For the last couple of years – and probably for the next 2-4 years – I’ve had a tiny garden. This is a change from big gardens most of my life. When I was in highschool and worked for a landscaping business I had a flower garden that would make people stop to exclaim over it. I don’t foresee that happening again – I simply don’t have that kind of time and I was being paid in plants back then!
That being said, I know that I could do more with the space I have. My constraints are much more about time. I have none. Well, very little, and certainly not at the times of year when I’d ordinarily be prepping beds and planting. Which means I’m buying all my plants – I tried starting a few this spring, but lost what germinated when I tried to harden them off and got caught by frost. I’m out of the habit of checking the weather religiously. That’s ok, because it’s not a large garden. I don’t need a dozen each tomatoes, peppers, squash, and so on.
In the three years I’ve been here, I’ve established a permanent bed along the front of the house and slowly filled it with herbs and perennial flowers. They mix well, produce a lot of handy kitchen herbs, and look pretty. I’m about to slightly enlarge that bed and put in a handful of vegetables along with annual flowers to keep the ‘flower garden’ look rather than kitchen garden, although that’s effectively what I plan. I’m not really worried about pilferage, we do have people walking by in front of the house but the chances of them deciding to take my veggies is… slim.
When you’re choosing plants for a small, low-maintenance garden, you want to focus on the plants that will give you what you want – colorful flowers, herbs for the kitchen, or fruits – but won’t need tending more than once or twice a year. With some planning, you can have flowers all season, and harvest as much as you want from the herbs.

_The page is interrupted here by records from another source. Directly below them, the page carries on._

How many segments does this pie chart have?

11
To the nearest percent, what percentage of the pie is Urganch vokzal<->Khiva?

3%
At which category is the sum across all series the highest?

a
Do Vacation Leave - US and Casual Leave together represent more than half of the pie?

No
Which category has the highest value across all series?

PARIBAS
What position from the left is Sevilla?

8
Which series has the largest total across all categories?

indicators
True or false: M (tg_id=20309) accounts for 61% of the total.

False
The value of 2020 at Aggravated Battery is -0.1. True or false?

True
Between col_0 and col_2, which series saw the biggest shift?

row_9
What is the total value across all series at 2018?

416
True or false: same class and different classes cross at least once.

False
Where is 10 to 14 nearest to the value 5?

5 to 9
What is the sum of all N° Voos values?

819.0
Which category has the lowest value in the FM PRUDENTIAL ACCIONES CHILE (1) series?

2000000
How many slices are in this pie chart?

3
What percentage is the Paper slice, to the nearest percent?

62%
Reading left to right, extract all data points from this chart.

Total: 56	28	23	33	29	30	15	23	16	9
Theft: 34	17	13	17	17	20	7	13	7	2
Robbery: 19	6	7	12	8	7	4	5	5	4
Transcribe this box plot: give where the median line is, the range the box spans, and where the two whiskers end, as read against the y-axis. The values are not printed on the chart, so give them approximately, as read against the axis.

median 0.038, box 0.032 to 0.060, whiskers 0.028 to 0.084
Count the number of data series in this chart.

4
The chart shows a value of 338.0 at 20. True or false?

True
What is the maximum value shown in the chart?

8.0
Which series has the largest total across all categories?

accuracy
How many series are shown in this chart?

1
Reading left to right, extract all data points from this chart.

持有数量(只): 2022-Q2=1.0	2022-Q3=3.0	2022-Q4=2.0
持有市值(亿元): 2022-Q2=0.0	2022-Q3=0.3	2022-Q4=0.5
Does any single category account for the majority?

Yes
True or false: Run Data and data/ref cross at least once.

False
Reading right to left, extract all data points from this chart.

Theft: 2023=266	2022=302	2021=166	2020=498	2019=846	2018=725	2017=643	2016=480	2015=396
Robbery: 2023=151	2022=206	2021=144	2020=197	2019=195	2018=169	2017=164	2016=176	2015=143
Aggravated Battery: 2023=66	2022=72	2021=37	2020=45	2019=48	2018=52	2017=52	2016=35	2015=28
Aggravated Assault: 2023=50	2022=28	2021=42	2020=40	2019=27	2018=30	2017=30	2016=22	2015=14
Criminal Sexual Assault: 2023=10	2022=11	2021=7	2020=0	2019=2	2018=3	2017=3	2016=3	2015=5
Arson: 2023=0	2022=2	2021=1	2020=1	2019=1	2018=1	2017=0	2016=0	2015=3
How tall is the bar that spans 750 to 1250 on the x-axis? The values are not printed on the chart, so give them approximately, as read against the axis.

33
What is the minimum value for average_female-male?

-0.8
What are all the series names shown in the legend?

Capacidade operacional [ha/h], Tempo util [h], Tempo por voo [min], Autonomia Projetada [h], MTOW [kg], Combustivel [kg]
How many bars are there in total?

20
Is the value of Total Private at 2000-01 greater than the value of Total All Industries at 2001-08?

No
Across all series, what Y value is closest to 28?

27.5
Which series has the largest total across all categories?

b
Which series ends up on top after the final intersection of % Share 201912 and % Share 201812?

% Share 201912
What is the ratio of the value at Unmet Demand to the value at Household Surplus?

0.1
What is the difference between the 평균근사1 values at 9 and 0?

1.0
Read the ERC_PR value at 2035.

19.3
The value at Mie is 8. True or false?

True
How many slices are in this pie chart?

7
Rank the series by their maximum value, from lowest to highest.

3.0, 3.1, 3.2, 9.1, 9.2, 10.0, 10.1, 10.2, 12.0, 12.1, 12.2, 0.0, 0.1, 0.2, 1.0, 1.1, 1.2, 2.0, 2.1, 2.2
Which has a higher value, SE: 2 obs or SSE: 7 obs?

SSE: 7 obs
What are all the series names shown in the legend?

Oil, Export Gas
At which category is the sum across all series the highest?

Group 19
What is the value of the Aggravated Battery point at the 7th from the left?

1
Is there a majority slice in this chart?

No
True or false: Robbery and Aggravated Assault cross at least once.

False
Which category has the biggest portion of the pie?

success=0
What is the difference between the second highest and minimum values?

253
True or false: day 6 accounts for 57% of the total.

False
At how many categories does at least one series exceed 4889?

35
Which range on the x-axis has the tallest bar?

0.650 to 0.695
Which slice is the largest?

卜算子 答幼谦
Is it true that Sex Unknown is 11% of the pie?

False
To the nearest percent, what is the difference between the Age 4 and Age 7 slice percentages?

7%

I’m focusing more on herbs since I don’t have space for berries and most veg need plenty of care.
Last year I put the veggies and herbs in pots in the backyard. Unfortunately, there wasn’t enough sun, so while I got a handful of peppers and a ton of herbs, the tomatoes languished. So I put them out front, on the south side, this year. I have to enlarge the bed – the irises Dorothy-Mom gave me are expanding by leaps and bounds, and my tiny 4″ pot of oregano is the green blob that ate… well, everything. It will be mad with bees later in the summer when it starts blooming.
My point in this post is to say that even with limited space you can grow things. Herbs are by far the best option, as veggies can be had cheaply. Herbs aren’t as cheap and it’s so nice to grab what you need for the recipe and walk back to the kitchen. Dried just isn’t as good! Which reminds me – my thyme didn’t winter over in a container, I need to pick up a new plant of that!
I miss having berries, but they take more space than I have. And since we’re likely to move soon, I didn’t want to establish them and abandon them. Most people wouldn’t have any idea what to do with them, and would rip them out to put in more boring grass. I’ve sold my First Reader on letting me expand the garden by pointing out it’s a little less mowing for him.
I may not have the time to spend in my garden I’d like, but the moments I take to tend it or just look at it and harvest are good ones. It’s not perfect, there are always weeds even when I’ve tackled them the week before. That’s ok. If I worried too much about how it looked I’d not have one. Instead I’ll enjoy it, keep choosing plants that require no care from me once they are established, and sadly bid it farewell when I go, knowing that I’ll get to do this all over again when we settle down in a new place. Wherever that is. Because for me, a garden is a constant friend, even if it’s only in a few pots.